I sat on the deck this morning and listened to the whir of wings, felt the gentle currents pass by my head, and watched with wonder as many birds came and went between the overhanging branches and the safflower seeds on the railing and table. Most were Chickadees, such perky, curious little birds. If I were a bird, I would want to be a Chickadee– so full of fun, joy, and life.
There was at least one young Chickadee, still a bit smudgy-looking rather than tuxedo-perfect in his coloring, who would land just over a foot from me and study me inquisitively, sing a few happy-sounding notes, then sort among the seeds for just what he wanted before taking off. Older, slightly-more-cautious Chickadees would land a bit farther from me, ponder a moment as they looked around, then take two or three seeds and depart.
At first a few Titmice landed, then seemed to suddenly notice me and leave without taking any seeds. After a while, though, they seemed to become convinced that I was safe and would land, look around, then help themselves to a seed. A House Finch alighted on the rail and watched the influx of other birds for quite some time, before she decided it was safe. At that point she hopped right into the saucer on the rail (the other birds all perched on the edge) and remained for many minutes eating, while the other birds watched (in dismay?). My friend the smudgy young Chickadee, though, happily hopped to the seeds near me on the table, sang a happy song and selected the seeds he wanted, while his elders looked on.
Once I heard a low, loud hum behind me and realized a hummingbird was feeding on the purple flowers in the hanging planter. I didn’t actually see her until she zipped away into the nearby fly honeysuckle shrub.
I shot a few photos but spent most of my time watching and sketching and smiling at the antics of my small, feathered friends.

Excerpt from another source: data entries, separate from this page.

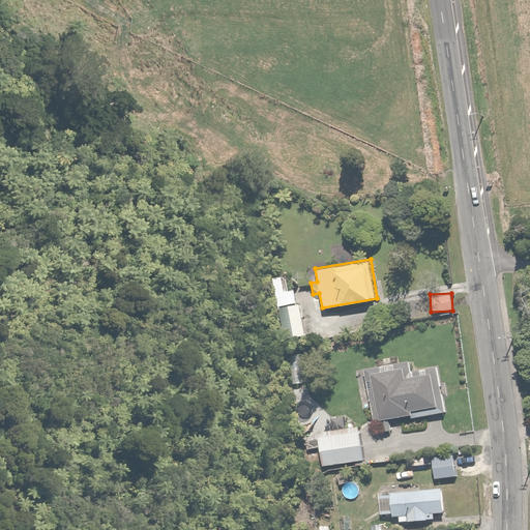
[(305,335),(300,303),(277,307),(284,340),(305,335)]
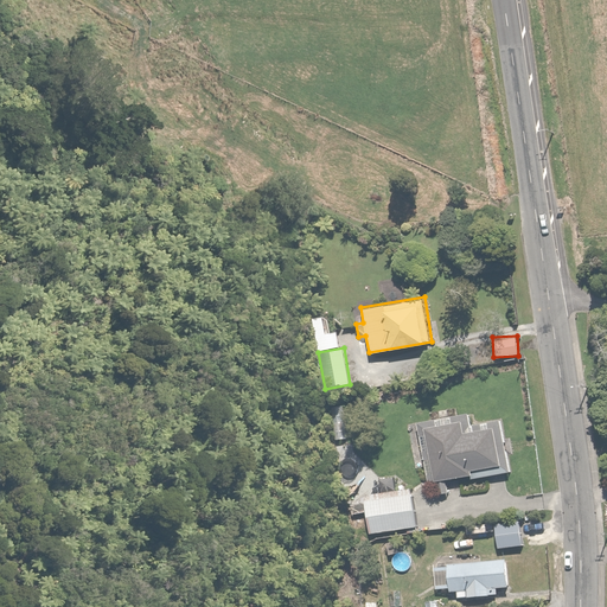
[(347,409),(327,410),(328,441),(349,441),(347,409)]
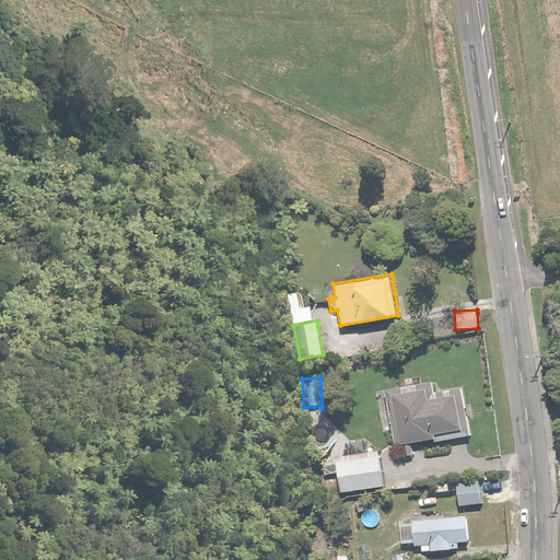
[(457,428),(468,426),(464,391),(452,393),(452,387),(434,388),(433,380),(400,384),(400,388),(385,391),(392,442),(432,438),(433,441),(458,438),(457,428)]
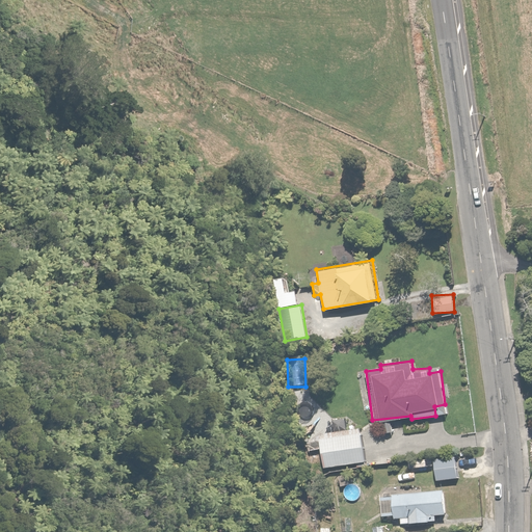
[(358,427),(318,435),(323,468),(356,461),(356,467),(362,467),(362,461),(365,460),(358,427)]
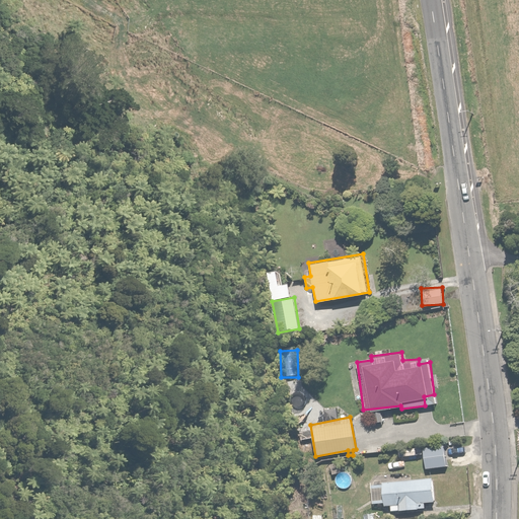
[(397,446),(397,456),(408,456),(408,458),(414,458),(414,455),(422,455),(422,445),(397,446)]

After this perfect morning, Steve and I went to my parents’ farm, where I spent the afternoon sitting on a hillside drawing with both my parents, while Steve went hiking (and hiked sixteen miles up and over and back down Mt. Riga!). I drew the view and my mother sitting against a tree drawing, my mother drew me sitting beside the stone walkway, and my father painted my mother and the view. After painting we sat by the pool for a while, then I picked a bag of apples to bring home. A perfect afternoon to round out the day.